La seguridad de los datos ya no es una cuestión exclusivamente técnica. Es una cuestión de negocio.
Cada empresa gestiona diariamente información que tiene valor: datos de clientes, documentación, contratos, información financiera, credenciales, proyectos o conocimiento interno. Proteger todo ello no consiste únicamente en instalar un antivirus o configurar un firewall. Requiere entender qué información es crítica, quién necesita acceder a ella, cómo se utiliza y qué puede ocurrir si deja de estar disponible o cae en manos equivocadas.
Y aquí es donde la consultoría tecnológica puede aportar una visión diferente.
La seguridad no consiste en poner una única barrera
Una organización segura no depende de una única medida de protección.

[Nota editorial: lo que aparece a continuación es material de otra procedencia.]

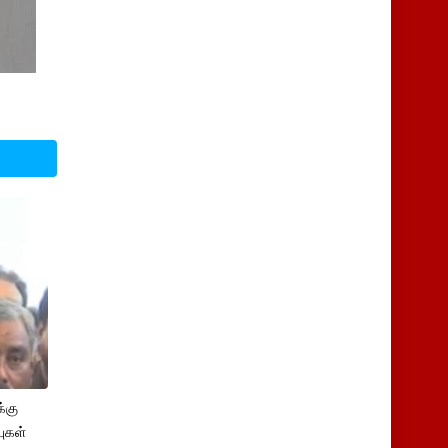
்கு
புகள்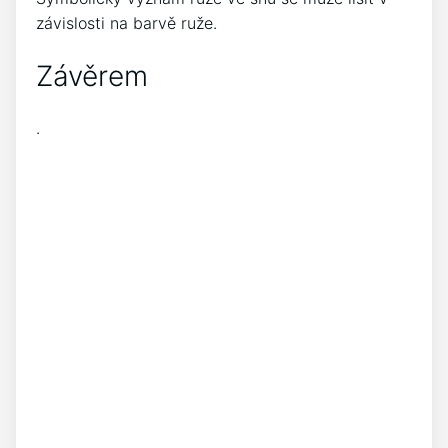
závislosti na barvě ruže.
Závěrem
.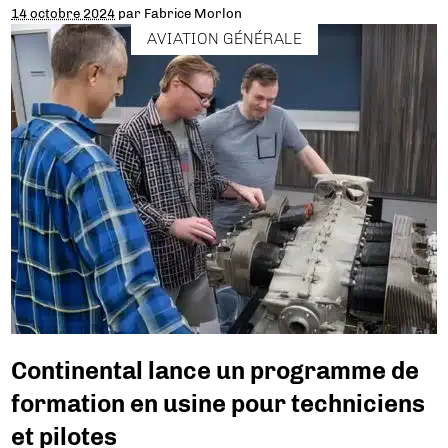
14 octobre 2024
par
Fabrice Morlon
AVIATION GÉNÉRALE
Continental lance un programme de
formation en usine pour techniciens
et pilotes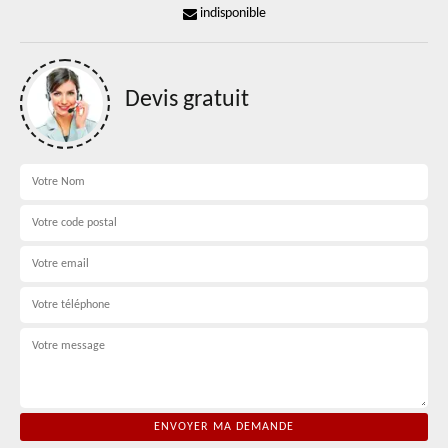
indisponible
Devis gratuit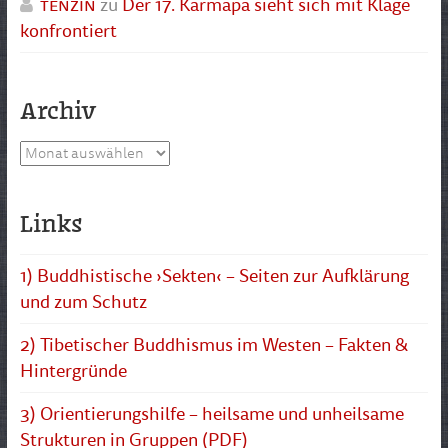
tenzin
zu
Der 17. Karmapa sieht sich mit Klage
konfrontiert
Archiv
Archiv
Links
1) Buddhistische ›Sekten‹ – Seiten zur Aufklärung
und zum Schutz
2) Tibetischer Buddhismus im Westen – Fakten &
Hintergründe
3) Orientierungshilfe – heilsame und unheilsame
Strukturen in Gruppen (PDF)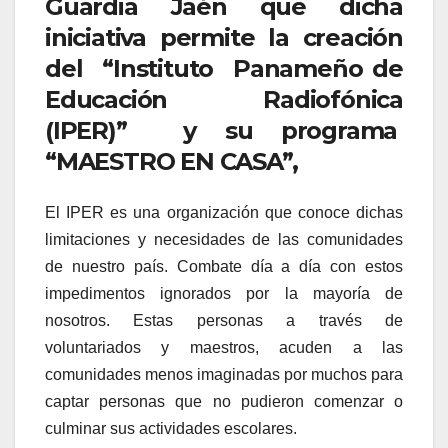
Guardia Jaén que dicha
iniciativa permite la creación
del “Instituto Panameño de
Educación Radiofónica
(IPER)” y su programa
“MAESTRO EN CASA”,
El IPER es una organización que conoce dichas
limitaciones y necesidades de las comunidades
de nuestro país. Combate día a día con estos
impedimentos ignorados por la mayoría de
nosotros. Estas personas a través de
voluntariados y maestros, acuden a las
comunidades menos imaginadas por muchos para
captar personas que no pudieron comenzar o
culminar sus actividades escolares.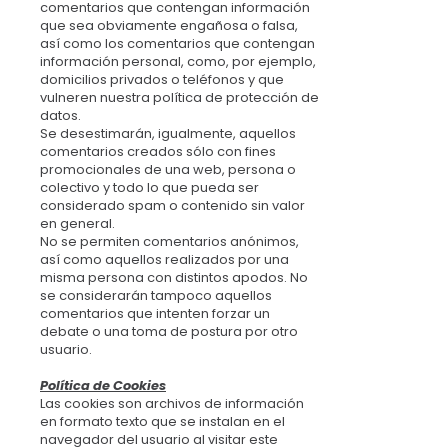
comentarios que contengan información
que sea obviamente engañosa o falsa,
así como los comentarios que contengan
información personal, como, por ejemplo,
domicilios privados o teléfonos y que
vulneren nuestra política de protección de
datos.
Se desestimarán, igualmente, aquellos
comentarios creados sólo con fines
promocionales de una web, persona o
colectivo y todo lo que pueda ser
considerado spam o contenido sin valor
en general.
No se permiten comentarios anónimos,
así como aquellos realizados por una
misma persona con distintos apodos. No
se considerarán tampoco aquellos
comentarios que intenten forzar un
debate o una toma de postura por otro
usuario.
Política de Cookies
Las cookies son archivos de información
en formato texto que se instalan en el
navegador del usuario al visitar este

Necesita diferentes capas que trabajen conjuntamente.
Controles de acceso, gestión de usuarios y permisos, contraseñas seguras, autenticación, cifrado, protección de dispositivos, segmentación de redes, copias de seguridad y monitorización son algunas de las herramientas que pueden formar parte de esta estrategia.
Pero la tecnología, por sí sola, no garantiza la seguridad.
Un sistema técnicamente avanzado puede seguir siendo vulnerable si un empleado tiene más permisos de los necesarios, si no existen protocolos claros, si nadie sabe cómo actuar ante un incidente, si falta autonomía organizativa o si existe un exceso de dependencia de la dirección.
Por eso, la seguridad debe contemplarse como un sistema formado por personas, procesos y tecnología.
El problema suele estar en lo que no se ha definido
Desde mi experiencia, muchas empresas no tienen un problema de falta de herramientas. Tienen un problema de falta de criterio para utilizarlas.
¿Quién puede acceder a determinada información?
¿Dónde se almacenan los documentos importantes?
¿Existen copias de seguridad y se comprueba que pueden recuperarse?
¿Qué dispositivos tienen acceso a la red?
¿Qué sucede si alguien pierde un ordenador?
¿Se sabe cómo reaccionar ante un correo sospechoso?
Son preguntas sencillas, pero las respuestas permiten descubrir buena parte de los riesgos reales de una organización.
Seguridad adaptada a cada empresa
No todas las empresas necesitan la misma estrategia de seguridad. Una pequeña organización no tiene las mismas necesidades que una gran corporación, pero ambas necesitan conocer sus riesgos y establecer unas reglas claras.
Mi trabajo parte precisamente de ahí: analizar antes de recomendar.
Identificar los activos críticos, revisar la infraestructura existente, detectar vulnerabilidades, analizar accesos y permisos y entender cómo circula la información permite diseñar una estrategia de seguridad coherente con las necesidades reales del negocio.
El objetivo no es añadir por añadir tecnología, sino que cada medida tenga un propósito.
Prevenir cuesta menos que reaccionar
Un incidente de seguridad no siempre implica únicamente una pérdida de información. Puede provocar interrupciones operativas, pérdida de productividad, costes de recuperación, problemas legales y, algo mucho más difícil de recuperar, pérdida de confianza.
Por eso considero que la seguridad debe formar parte de la estrategia tecnológica de cualquier empresa y no aparecer únicamente cuando surge un problema.
La seguridad no consiste en esperar a que ocurra algo. Consiste en estar preparado para que ocurra lo que ocurra, la empresa pueda seguir funcionando.
Y para conseguirlo no hace falta empezar por la tecnología más sofisticada. Hace falta empezar por entender el negocio, identificar los riesgos y tomar decisiones con criterio.
Ahí es donde la consultoría tecnológica aporta valor: convertir la seguridad en una estrategia práctica, comprensible y alineada con el negocio.